Van dit overleg brengt de commissie bijgaand beknopt verslag uit.

Vragen en opmerkingen uit de commissie

Mevrouw Van Heteren (PvdA) is blij dat een apart algemeen overleg gehouden wordt over de kernactiviteiten van de brandweer, omdat de discussies die gevoerd worden over crisisbeheersing, rampenbestrijding en veiligheidsregio's over het algemeen meer bestuurlijk van aard zijn en niet zozeer de uitvoeringsaspecten van de brandweerorganisatie betreffen.

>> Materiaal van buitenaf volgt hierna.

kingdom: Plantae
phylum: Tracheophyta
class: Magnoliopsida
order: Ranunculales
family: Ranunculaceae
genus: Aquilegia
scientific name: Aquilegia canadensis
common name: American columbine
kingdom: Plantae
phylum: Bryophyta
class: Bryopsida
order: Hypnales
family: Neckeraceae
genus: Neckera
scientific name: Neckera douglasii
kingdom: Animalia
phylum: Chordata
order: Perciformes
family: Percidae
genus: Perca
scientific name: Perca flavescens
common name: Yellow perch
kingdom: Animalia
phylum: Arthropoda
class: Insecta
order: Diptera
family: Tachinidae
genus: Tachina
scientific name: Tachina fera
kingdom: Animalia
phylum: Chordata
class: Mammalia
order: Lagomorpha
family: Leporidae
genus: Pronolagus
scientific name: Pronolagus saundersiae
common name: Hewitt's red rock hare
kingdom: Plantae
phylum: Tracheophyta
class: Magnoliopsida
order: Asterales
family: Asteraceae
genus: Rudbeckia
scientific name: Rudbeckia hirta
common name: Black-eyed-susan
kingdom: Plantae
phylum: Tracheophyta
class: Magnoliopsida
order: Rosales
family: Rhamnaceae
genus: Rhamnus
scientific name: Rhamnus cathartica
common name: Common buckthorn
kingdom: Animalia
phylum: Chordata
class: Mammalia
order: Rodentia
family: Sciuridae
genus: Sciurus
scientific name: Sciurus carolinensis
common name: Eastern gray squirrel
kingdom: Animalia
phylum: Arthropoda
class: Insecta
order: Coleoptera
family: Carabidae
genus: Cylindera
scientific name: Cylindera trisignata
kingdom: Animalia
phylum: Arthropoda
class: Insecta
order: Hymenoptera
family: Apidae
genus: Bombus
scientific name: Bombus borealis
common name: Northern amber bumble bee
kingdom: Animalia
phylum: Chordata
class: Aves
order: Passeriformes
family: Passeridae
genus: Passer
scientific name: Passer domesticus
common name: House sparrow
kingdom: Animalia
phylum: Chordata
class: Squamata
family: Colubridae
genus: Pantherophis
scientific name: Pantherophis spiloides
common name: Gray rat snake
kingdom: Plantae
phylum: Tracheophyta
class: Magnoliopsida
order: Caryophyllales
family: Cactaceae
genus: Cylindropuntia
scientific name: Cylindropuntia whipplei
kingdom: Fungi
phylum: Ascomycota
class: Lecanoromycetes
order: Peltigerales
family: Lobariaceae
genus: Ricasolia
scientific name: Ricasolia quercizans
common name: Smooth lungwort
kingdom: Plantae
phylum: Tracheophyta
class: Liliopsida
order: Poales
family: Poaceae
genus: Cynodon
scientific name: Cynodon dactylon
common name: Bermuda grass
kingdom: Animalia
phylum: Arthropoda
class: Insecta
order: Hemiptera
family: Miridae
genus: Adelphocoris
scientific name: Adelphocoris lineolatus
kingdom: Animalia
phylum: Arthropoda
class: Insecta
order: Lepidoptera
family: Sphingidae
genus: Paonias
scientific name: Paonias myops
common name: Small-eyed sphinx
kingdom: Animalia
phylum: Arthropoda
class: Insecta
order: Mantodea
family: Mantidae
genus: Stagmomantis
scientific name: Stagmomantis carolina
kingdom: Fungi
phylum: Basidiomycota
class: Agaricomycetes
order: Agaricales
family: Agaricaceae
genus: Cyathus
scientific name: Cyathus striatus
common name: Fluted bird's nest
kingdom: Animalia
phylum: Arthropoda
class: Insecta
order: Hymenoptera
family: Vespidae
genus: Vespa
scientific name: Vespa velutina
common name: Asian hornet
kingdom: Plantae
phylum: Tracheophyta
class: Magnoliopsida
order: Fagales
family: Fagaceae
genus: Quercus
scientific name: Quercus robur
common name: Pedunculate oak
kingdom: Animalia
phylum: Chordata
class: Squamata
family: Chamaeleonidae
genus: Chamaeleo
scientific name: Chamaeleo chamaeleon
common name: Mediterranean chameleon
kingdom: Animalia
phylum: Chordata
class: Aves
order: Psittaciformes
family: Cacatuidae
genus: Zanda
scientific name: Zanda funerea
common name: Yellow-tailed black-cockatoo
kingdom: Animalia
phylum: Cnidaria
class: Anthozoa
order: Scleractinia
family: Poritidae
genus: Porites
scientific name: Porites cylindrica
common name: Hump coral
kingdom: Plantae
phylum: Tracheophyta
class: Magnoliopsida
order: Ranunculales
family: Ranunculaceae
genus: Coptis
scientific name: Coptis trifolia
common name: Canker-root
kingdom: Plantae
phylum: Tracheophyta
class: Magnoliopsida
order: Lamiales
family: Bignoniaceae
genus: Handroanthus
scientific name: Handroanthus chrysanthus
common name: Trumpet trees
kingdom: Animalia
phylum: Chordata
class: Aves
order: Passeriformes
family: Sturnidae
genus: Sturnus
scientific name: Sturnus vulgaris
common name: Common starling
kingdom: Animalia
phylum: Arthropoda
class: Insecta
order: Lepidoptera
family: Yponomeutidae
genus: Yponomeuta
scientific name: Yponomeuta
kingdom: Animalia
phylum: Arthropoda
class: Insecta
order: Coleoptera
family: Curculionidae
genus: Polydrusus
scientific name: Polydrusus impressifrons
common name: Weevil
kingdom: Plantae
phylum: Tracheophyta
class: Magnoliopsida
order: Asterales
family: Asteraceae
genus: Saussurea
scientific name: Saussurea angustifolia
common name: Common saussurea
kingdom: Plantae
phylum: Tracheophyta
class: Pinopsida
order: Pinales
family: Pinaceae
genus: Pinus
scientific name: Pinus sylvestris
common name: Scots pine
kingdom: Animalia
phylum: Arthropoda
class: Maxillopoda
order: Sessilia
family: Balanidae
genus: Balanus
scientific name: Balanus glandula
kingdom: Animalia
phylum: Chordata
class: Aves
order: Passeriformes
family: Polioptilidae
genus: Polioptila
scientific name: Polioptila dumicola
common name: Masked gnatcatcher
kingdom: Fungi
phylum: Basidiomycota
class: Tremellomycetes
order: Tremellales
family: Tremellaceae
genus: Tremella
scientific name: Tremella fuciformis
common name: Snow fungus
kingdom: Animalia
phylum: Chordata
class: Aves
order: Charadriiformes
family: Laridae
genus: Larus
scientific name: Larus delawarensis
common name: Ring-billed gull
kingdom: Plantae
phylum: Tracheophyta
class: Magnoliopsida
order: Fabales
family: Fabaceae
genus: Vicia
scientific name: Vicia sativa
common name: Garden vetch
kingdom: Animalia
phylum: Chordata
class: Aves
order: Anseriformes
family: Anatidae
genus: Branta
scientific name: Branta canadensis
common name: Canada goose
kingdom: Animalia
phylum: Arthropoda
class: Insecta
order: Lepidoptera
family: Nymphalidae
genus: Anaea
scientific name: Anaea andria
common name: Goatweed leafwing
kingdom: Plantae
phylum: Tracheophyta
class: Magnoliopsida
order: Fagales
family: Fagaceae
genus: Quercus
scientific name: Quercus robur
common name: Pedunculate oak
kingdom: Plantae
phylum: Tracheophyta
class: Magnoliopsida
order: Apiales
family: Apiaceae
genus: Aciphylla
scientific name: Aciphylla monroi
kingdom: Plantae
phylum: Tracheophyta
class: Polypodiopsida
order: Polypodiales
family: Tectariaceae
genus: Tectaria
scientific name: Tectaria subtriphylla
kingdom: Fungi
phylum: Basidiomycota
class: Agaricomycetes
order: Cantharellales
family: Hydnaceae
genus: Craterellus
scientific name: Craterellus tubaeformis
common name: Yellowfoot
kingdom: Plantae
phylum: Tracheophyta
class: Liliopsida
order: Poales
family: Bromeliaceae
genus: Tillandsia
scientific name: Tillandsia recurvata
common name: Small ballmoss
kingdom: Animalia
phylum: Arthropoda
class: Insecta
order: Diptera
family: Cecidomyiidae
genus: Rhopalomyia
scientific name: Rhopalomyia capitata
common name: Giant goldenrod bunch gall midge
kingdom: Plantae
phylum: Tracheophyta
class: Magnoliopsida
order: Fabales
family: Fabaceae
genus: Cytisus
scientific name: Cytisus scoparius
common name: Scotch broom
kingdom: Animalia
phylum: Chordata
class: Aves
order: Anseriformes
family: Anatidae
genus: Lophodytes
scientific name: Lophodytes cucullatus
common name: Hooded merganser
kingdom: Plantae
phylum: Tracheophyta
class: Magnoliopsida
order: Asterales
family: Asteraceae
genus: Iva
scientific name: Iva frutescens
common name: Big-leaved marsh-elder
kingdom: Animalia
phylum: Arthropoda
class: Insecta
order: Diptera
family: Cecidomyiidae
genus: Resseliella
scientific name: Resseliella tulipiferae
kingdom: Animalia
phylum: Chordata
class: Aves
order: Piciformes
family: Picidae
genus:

Het rapport van de IOOV, de Inspectie Openbare Orde en Veiligheid over de vakbekwaamheid van de bevelvoerders en officieren van dienst van gemeentelijke brandweerkorpsen met betrekking tot bestrijding van binnenbranden, respectievelijk branden waarbij twee of meer tankautospuiten zijn ingezet, is de aanleiding tot dit overleg. Het onderzoek van de IOOV is een vervolg op eerdere onderzoeken in 1997, 2000 en 2002. In al deze onderzoeken werd gekeken naar de aspecten van de dagelijkse uitvoering van de brandweerpraktijk.

Zij heeft naar aanleiding van het onderzoek een aantal vragen. Is de brandweer klaar voor het bedwingen van de verschillende soorten branden waarvoor men kan komen te staan? Is men vakbekwaam, voldoende geschoold en goed getraind? Weten de bevelvoerders hoe ze de verschillende soorten branden moeten aanpakken? Wordt de vakbekwaamheid voldoende bijgehouden en wordt er voldoende realistisch geoefend? Hebben eerdere aanbevelingen tot verbeteringen geleid?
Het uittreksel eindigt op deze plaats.